The problem of the Ethiopian people is the widespread lack of road transport. . . . So what should be prioritized in Ethiopia? There is a priority imbalance in Ethiopia; it is imperative for Ethiopia to correct that.

BBC: Given the tensions and political strife in the Horn of Africa, do you feel that Ethiopia is losing its previous voice and role as a mediator?

Jawar: It has lost a lot. Ethiopia used to be a country that provided security to other countries. It did so not only because it had a strong army. It was also because it was stable at home. The internal war has greatly weakened the country’s capacity. It has become a source of unrest, not peace, to its neighbors. We have become unnecessarily involved in conflicts with our neighbors. There is no national vision, no national project. . . . We have a special relationship with Eritrea and Somalia. Our social and economic ties with the two countries are incomparable. It is very complicated. Ethiopia is in the middle of the two countries. Our role should have been to repair and restore the historical ties we had with these countries and strengthen our economic and social ties.

. . . There are sensitive historical circumstances with Somalia. Our relationship was good in the first five years of Abiy. We strengthened our relationship with Somalia. But we did not establish the economic, political, and security relationship that we should have, beyond stabilization. We did not discuss it; it was not written. . . . So it went from being national to being personal.

Ethiopia needs a seaport. Yes! We need a navy not only for trade but also for the region. The existence of an Ethiopian navy is important not only for Ethiopia but also for the region. Ethiopia is a country with a large population, a large army, a large land area and a large economy. Both the Indian Ocean and the Red Sea have become vulnerable to various powers coming from far away. Many powers are coming. Somalia cannot protect the interests of this region on its own. Neither can Eritrea.

If they cooperate with Ethiopia, it is possible to reach an agreement based on mutual interest, not on the pretense that Ethiopia will be the best, but on a regional connection that can be for Somalia, Eritrea and Djibouti. . . . Instead, we are in danger of going through the same pretense that we have been tired of before. . . . Suddenly, it was said that we have agreed with Somaliland. We have agreed just to agree. To fool the people by saying that Ethiopia has found a port. And the people are sensitive. They want a port. They have ‘misused’ that desire of the people. They humiliated them. Even after they entered, instead of negotiating and finding another way, we got into what was seen. In the world, China and America, the East and the West, agreed with us. They thought of us as a troublesome country. . . . We are being seen as the cause of trouble in the region.

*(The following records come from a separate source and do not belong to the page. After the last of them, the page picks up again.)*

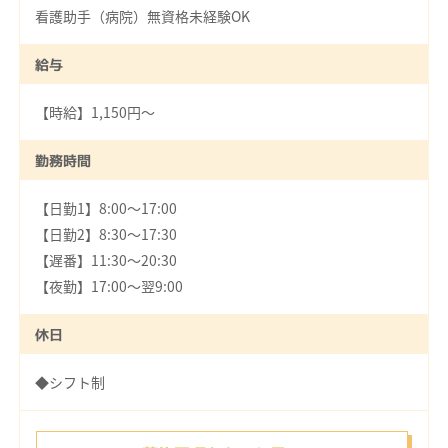
看護助手（病院）無資格未経験OK
給与
【時給】1,150円～
勤務時間
【日勤1】8:00～17:00
【日勤2】8:30～17:30
【遅番】11:30～20:30
【夜勤】17:00～翌9:00
休日
◆シフト制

None of the countries in the region have a healthy relationship with the current government in Addis Ababa. . . . As I move around here and actively follow the situation, I feel pain. As a citizen, when you hear what is being said about our country and our leadership, I feel pain. I want to be proud of my country. I want to be proud of my leaders.

Ethiopia needs a capable leader. The power that claims to lead Ethiopia must provide a capable leader for that country and its people. But if it cannot, it must be able to say it cannot, and it is very sad to humiliate the country and itself to this level.

BBC: You currently live in Kenya. Do you have any security concerns living in Ethiopia?

Jawar- It’s not just for fear. First, it’s better for my job here. Second, after I got out of prison, when he went to Erecha, they arrested all my guards.

Then, when we discussed it with many people, including party members, my position at the time was that no matter what, there should be no problem with the current fire because of me.

So these people are trying to make things worse by trying to get me to leave, so I came to Nairobi, thinking, “What’s the best?” But I don’t live here all the time. I work in Europe. I travel around Europe a lot. But Nairobi is a beautiful place. Don’t be jealous!.